16. In the case of SAMUEL KAMAU MACHARIA VRS KCB AND OTHERS (2012) e KLR, the Supreme Court held that;
“ A court’s jurisdiction flows from either the Constitution or legislation or both. Thus a court can only exercise jurisdiction as conferred by the Constitution or other written law. It cannot arrogate to itself jurisdiction exceeding that which is conferred upon it by law……the court must operate within the constitutional limits. It cannot expand jurisdiction through judicial craft or innovation”
17. In raising this question of jurisdiction, what this court has in mind are the provisions of Article 162 (2) of the Constitution and sections 12 and 87 of the Employment and Labour Relations Court. Article 162 of the Constitution provides a follows;
(2) Parliament shall establish court with the status of the High Court to hear and determine disputes relating to
(a) Employment and Labour Relations
18. Pursuant to Article 162 (2) of the Constitution, parliament enacted the Employment and Labour Relations Court Act, 2011 which provides at section 12 (1) that;
“The court shall have exclusive original and appellate jurisdiction to hear and determine all disputes referred to it in accordance with Article 162(2) of the Constitution and the provisions of the Act or any written law which extend jurisdiction to the court relating to employment and labour relations including;
(a) Disputes relating to or arising out of employment between an employer and employee”

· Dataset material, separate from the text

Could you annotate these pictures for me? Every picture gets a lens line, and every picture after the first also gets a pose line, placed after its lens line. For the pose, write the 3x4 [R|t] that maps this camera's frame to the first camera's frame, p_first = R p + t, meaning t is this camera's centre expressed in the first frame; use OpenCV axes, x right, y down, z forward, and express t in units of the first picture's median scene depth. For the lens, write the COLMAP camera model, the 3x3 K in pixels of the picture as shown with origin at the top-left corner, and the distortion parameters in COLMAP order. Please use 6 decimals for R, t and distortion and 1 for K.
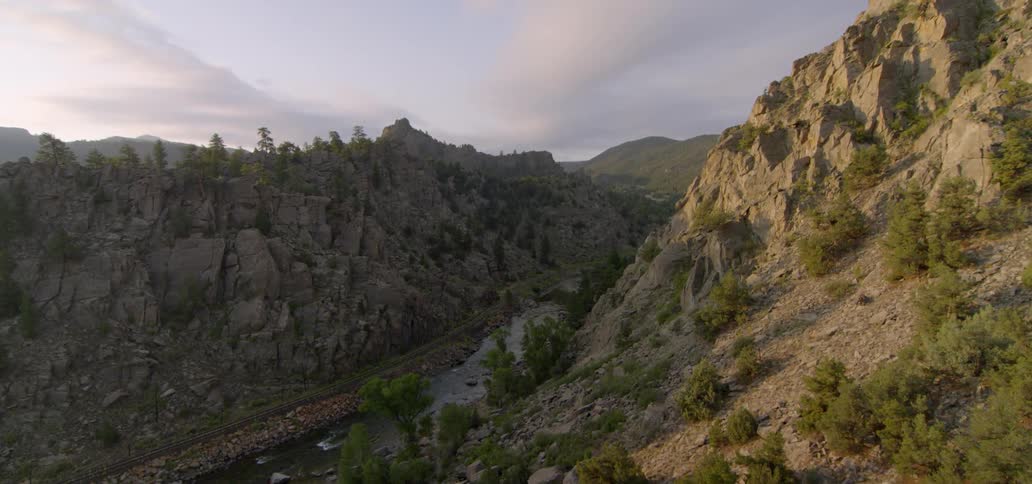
lens RADIAL K [[509.0, 0, 519.0], [0, 509.0, 244.4], [0, 0, 1]] dist [-0.003844, -0.009131]
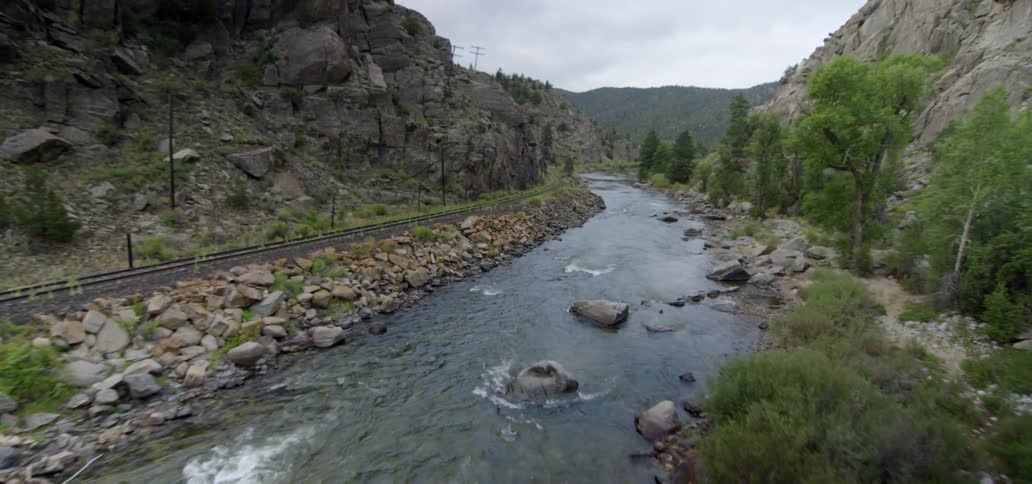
lens RADIAL K [[509.0, 0, 516.5], [0, 509.0, 242.4], [0, 0, 1]] dist [-0.003844, -0.009131]
pose [[0.974590, 0.004248, 0.223955, -0.251064], [-0.021849, 0.996855, 0.076170, 0.154432], [-0.222927, -0.079128, 0.971618, 0.263161]]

Section 87 (1) and (a) of the Employment Act provides;
(1 Subject to the provision of this Act whenever;
(a) and employer or employee neglects or refuses to fulfill a contract of service or
(b) any question, difference or dispute arises as to the rights of liabilities of either party;
Or touching any misconduct, reflect or ill treatment of either party or any injury to the person or property of either, under any contract of service, the aggrieved party may complaint to the labour office or lodge a complaint or suit in the industrial court.
(2) No court other than the Industrial court shall determine any complainant or suit referred to in subsection (1).
19. The exclusivity of the jurisdiction of the Employment and labour Relations Court vis a vis the High Court in relation to such disputes was emphasized by the Supreme Court in the case of REPUBLIC VRS KARISA CHENGO & OTHERS, SUPREME COURT PETITION NO. 5 OF 2015 (2017) e KLR where it held as follows;
“From a reading of the Constitution and these Acts of Parliament, it is clear that a special cadre of courts, with sui generis jurisdiction, is provided for. We therefore entirely concur with the court of Appeal’s decision that such parity of hierarchical stature does not imply that either Environment and Land Court or Employment and Labour Relations Court is the High court or vice versa. The three are different and autonomous courts and excercise different and distinct jurisdictions. As Article 165 (5) precludes the High court from entertaining matters reserved to the Environment and Land Court and Employment and Labour Relations Court, it should, by the same token, be informed that the Environment and Land Court and Employment and Labour Relations Court too cannot hear matters reserved to the jurisdiction of the High court”.
20. From the pleadings and evidence in the instant case, it is clear that the appellant’s claim arose out of a work place injury based on employment relationship between the Appellant and Respondent.
21. From the foregoing, this court declines jurisdiction to hear this Appeal and transfer the same to the Employment and Labour Relations Court, Mombasa for hearing and determination (see the case of DANIEL N MUGENDI VRS KENYATTA UNIVERSITY AND 3 OTHERS, NRB C. A NO. 6 OF 2012 (2013) e KLR)
Costs shall be in cause.
Dated and delivered at Mombasa this 27th day of March, 2019.